Species of gastropod

Vexillum crocatum, common name : the saffron mitre, is a species of small sea snail, marine gastropod mollusk in the family Costellariidae, the ribbed miters.

==Description==
The shell size varies between 17 mm and 36 mm.

(Described as Mitra concinna) The ovate shell is contracted at the base. The spire is turreted. The whorls are angulated at the upper part and longitudinally ribbed. The ribs are granosely pointed upon the angle, transversely crossed with small obtuse ridges. The ridges are bright yellow, the interstices very dark chesnut. The columella is four-plaited.

(Original description as Mitra assimilis) The oblong shell is subfusiform, turreted, solid and shining. It is whitish, with closely set transverse deep-brown slightly raised lines. The spire is moderately elevated and acute.
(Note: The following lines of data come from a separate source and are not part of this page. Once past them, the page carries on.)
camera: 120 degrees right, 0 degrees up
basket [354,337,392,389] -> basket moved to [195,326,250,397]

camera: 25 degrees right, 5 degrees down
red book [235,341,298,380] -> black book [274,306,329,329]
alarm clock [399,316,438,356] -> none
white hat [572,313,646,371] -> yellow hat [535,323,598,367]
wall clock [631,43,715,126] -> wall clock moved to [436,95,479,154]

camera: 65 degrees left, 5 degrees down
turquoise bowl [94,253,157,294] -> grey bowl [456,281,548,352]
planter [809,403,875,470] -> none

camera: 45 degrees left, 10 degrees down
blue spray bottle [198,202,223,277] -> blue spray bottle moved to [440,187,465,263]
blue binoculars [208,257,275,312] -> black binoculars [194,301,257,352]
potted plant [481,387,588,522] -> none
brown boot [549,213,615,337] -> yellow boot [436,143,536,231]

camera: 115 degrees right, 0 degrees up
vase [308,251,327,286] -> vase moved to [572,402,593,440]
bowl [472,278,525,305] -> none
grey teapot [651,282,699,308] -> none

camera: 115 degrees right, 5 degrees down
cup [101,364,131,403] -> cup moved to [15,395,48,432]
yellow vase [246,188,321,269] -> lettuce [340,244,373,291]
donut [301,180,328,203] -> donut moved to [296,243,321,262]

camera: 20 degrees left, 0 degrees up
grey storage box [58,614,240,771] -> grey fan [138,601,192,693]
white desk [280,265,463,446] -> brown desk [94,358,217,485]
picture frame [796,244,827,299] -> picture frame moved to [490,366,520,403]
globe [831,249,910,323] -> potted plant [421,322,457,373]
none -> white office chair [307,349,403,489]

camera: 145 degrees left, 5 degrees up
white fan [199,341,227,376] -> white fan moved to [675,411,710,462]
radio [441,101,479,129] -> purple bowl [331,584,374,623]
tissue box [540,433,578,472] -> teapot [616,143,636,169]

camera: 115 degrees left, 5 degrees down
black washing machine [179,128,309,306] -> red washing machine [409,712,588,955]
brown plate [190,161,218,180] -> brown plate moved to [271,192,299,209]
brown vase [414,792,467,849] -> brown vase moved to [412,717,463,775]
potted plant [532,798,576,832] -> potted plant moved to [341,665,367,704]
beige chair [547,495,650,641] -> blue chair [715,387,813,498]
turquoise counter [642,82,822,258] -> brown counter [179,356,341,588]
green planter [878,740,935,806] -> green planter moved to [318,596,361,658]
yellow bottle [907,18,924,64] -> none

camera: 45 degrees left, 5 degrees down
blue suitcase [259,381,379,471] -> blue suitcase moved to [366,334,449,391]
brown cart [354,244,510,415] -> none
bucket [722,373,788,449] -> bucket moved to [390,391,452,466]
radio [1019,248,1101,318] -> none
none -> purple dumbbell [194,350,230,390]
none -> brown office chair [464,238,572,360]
The shell contains 8-9 whorls, plano-convex, shouldered above, longitudinally ribbed. The ribs are closely set, angular, slightly nodulous, 16 to 18 in number. The body whorl is convexly rounded, contracted and granulated at the base. The aperture is narrow, bluish white and lyrate within. The outer lip is rather sharp and crenulate. The columella shows four folds.

==Distribution==
This species occurs in the Red Sea, in the Indian Ocean off Chagos and the Mascarene Basin, and in the Indo-West Pacific.